O que fazer:
Reproduza o trecho de "São Pedro, por" até "de sua existência." do texto sobre Pio XII, substituindo "fé" por "crença".

Trecho do documento:
════

São Pedro, por sua parte, na perícope que escutamos, dirigindo-se aos cristãos das comunidades da Ásia Menor que eram “contristados por diversas provações”, vai inclusive além: pede-lhes que, apesar disso, “se alegrem” (1 Pd 1, 6). Em efeito, a provação é necessária, observa, “a fim de que a autenticidade comprovada da vossa fé, mais preciosa do que o ouro que perece, cuja genuinidade é provada pelo fogo, alcance louvor, glória e honra por ocasião da Revelação de Jesus Cristo”. (1 Pd 1, 7). E depois, pela segunda vez, ele os exorta a jubilar-se, inclusive a exultar de “alegria inefável e gloriosa” (v. 8). A razão profunda deste gozo espiritual está no amor a Jesus e na certeza da sua presença invisível. Ele torna inquebrantáveis a fé e a esperança dos crentes, inclusive nas fases mais complicadas e duras de sua existência.

À luz destes textos bíblicos, podemos ler a vida terrena do Papa Pacelli e seu longo serviço à Igreja, começado em 1901, durante o pontificado de Leão XIII, e que continuou com São Pio X, Bento XV e Pio XI. Estes textos bíblicos nos ajudam antes de tudo a compreender qual foi a fonte da qual ele extraiu valor e paciência em seu ministério pontifical, desenvolvido durante os atormentados anos da 2ª Guerra Mundial e no período seguinte, não menos complexo, da reconstrução e das difíceis relações internacionais passadas à história com o significativo nome de “Guerra Fria”.
"Miserere mei Deus, secundum magnam misericordiam tuam": com esta invocação do salmo 50/51, Pio XII começava seu testamento. E prosseguia: “Estas palavras que, consciente de não ser digno e de não estar à altura , pronunciei no momento em que aceitei, tremendo, minha eleição a Sumo Pontífice, com maior fundamento as repito agora”. Nesse momento, faltavam dois anos para a sua morte. Abandonar-se nas mãos misericordiosas de Deus: esta foi a atitude cultivada constantemente por este venerado predecessor meu, último dos Papas nascidos em Roma e pertencente a uma família ligada há muitos anos à Santa Sé. Na Alemanha, onde levou a cabo sua tarefa de núncio apostólico, primeiro em Munique e depois em Berlim até 1929, ele deixou uma grata memória, sobretudo por ter colaborado com Bento XVI na tentativa de deter “o massacre inútil” da Grande Guerra, e por ter advertido desde o começo o perigo que constituía a monstruosa ideologia nacional-socialista com sua perniciosa raiz anti-semita e anti-católica. Criado cardeal em dezembro de 1929 e nomeado secretário de Estado pouco depois, durante 9 anos ele foi fiel colaborador de Pio XI, em uma época marcada pelos totalitarismos: o fascista, o nazista e o comunista soviético, condenados respectivamente nas encíclicas Non abbiamo bisogno, Mit Brennender Sorge e Divini Redemptoris.

════

Linhas extraídas:
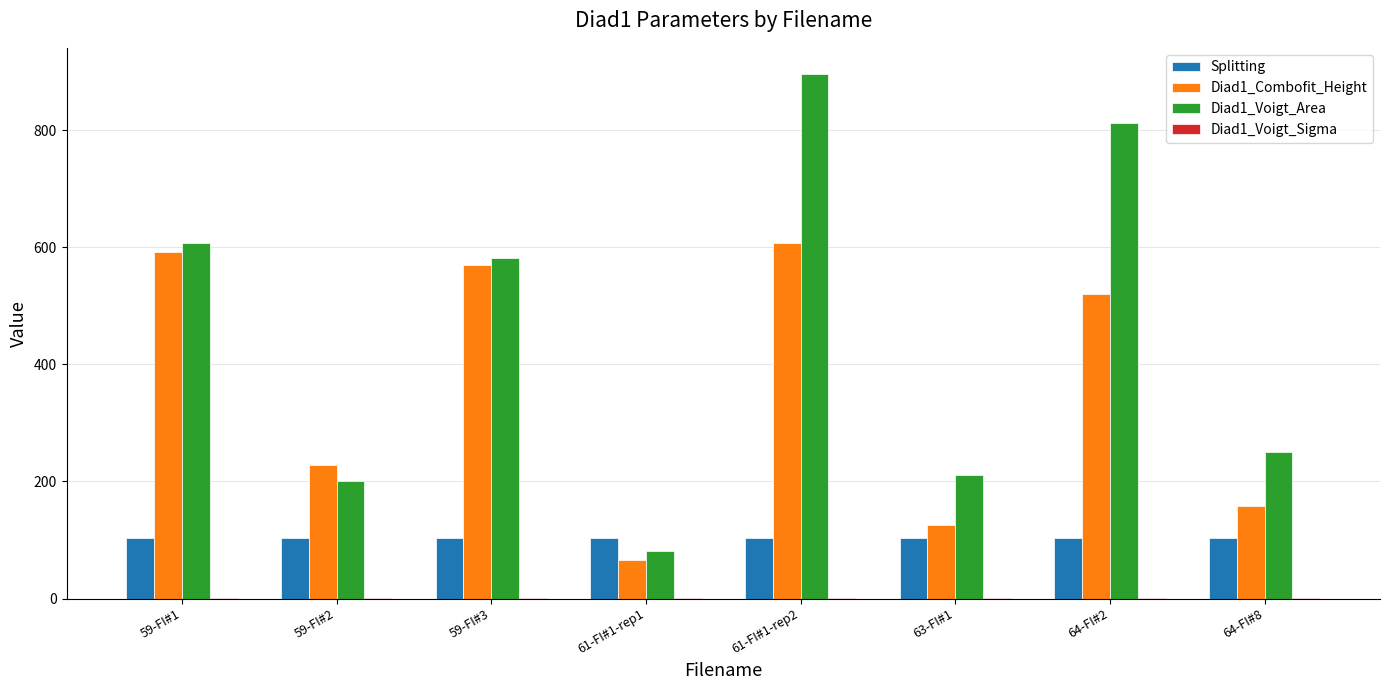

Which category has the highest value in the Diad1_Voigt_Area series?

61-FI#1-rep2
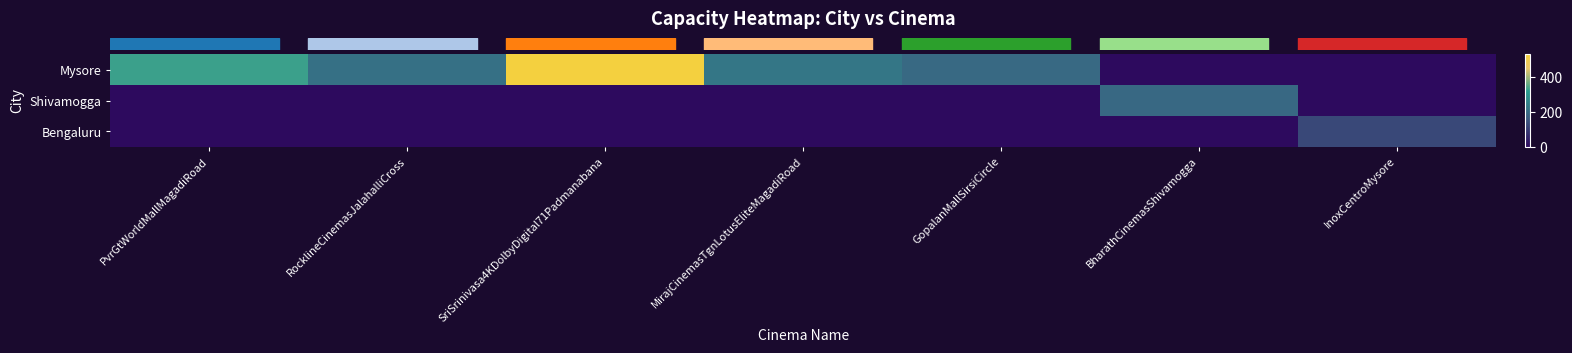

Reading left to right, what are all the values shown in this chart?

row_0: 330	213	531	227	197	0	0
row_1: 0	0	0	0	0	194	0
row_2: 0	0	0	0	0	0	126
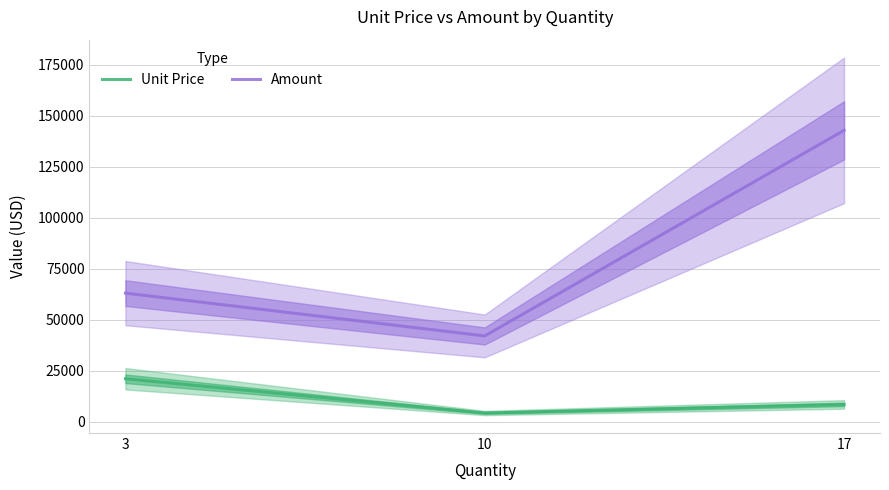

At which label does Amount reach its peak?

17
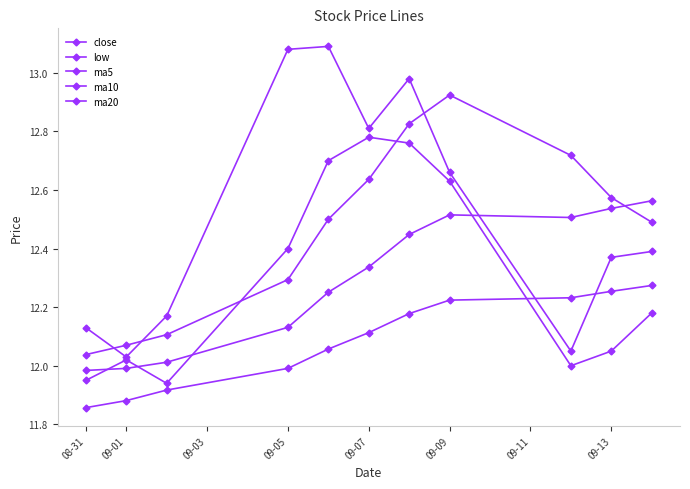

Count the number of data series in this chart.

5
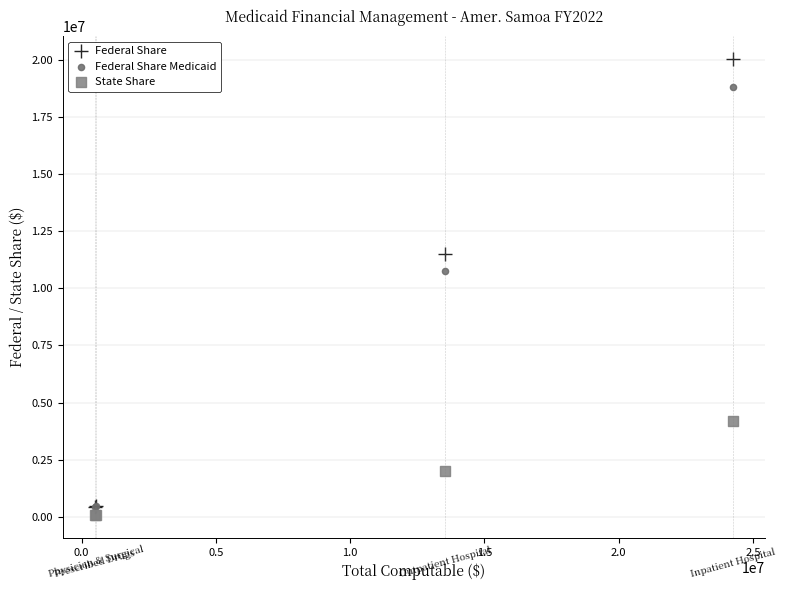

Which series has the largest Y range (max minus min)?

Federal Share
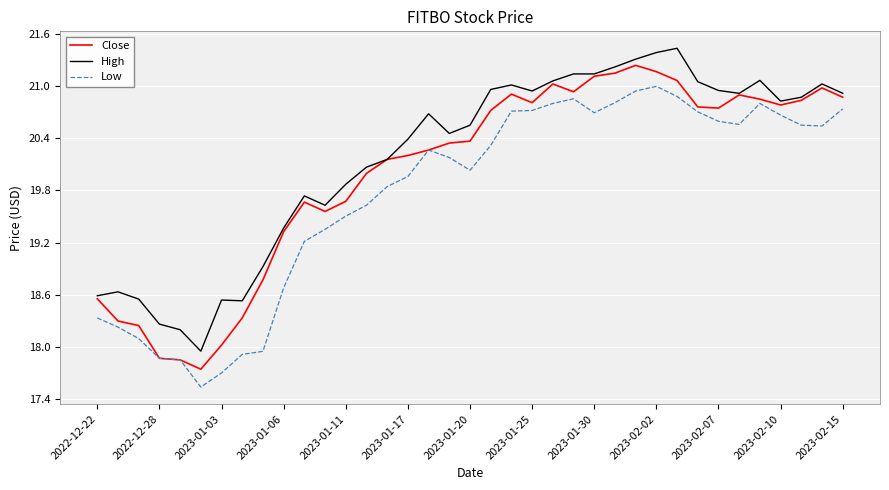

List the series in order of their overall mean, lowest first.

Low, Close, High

════

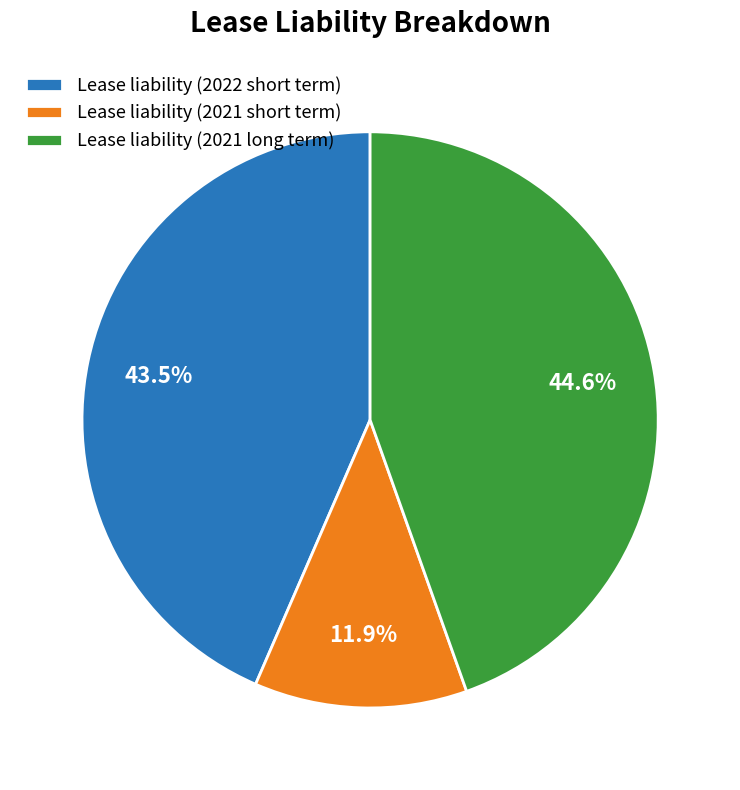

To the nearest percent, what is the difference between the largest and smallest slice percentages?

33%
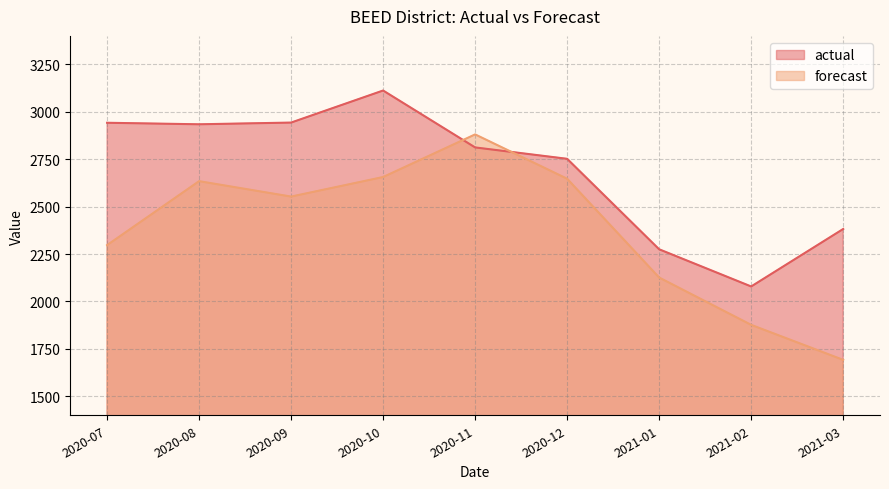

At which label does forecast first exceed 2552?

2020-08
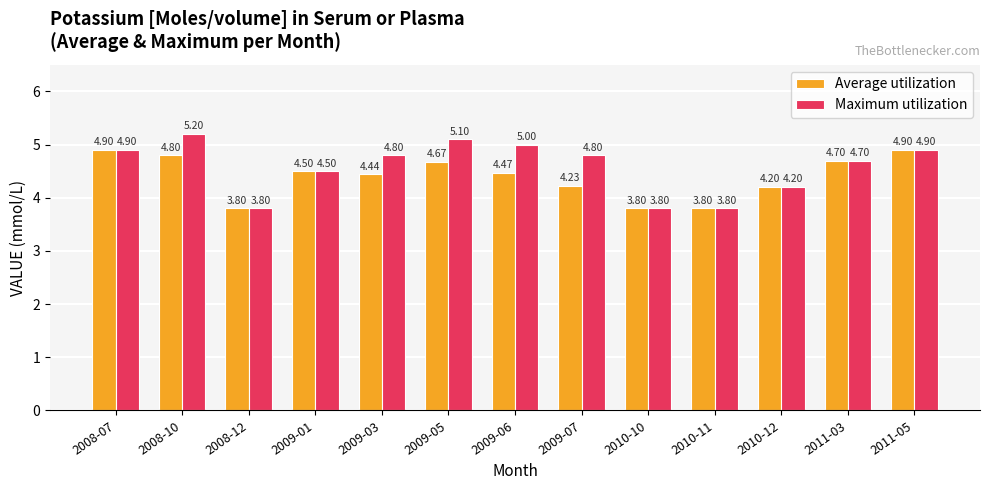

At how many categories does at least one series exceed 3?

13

════

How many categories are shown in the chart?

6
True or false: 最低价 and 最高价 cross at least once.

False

════

Resposta escrita:
São Pedro, por sua parte, na perícope que escutamos, dirigindo-se aos cristãos das comunidades da Ásia Menor que eram “contristados por diversas provações”, vai inclusive além: pede-lhes que, apesar disso, “se alegrem” (1 Pd 1, 6). Em efeito, a provação é necessária, observa, “a fim de que a autenticidade comprovada da vossa crença, mais preciosa do que o ouro que perece, cuja genuinidade é provada pelo fogo, alcance louvor, glória e honra por ocasião da Revelação de Jesus Cristo”. (1 Pd 1, 7). E depois, pela segunda vez, ele os exorta a jubilar-se, inclusive a exultar de “alegria inefável e gloriosa” (v. 8). A razão profunda deste gozo espiritual está no amor a Jesus e na certeza da sua presença invisível. Ele torna inquebrantáveis a crença e a esperança dos crentes, inclusive nas fases mais complicadas e duras de sua existência.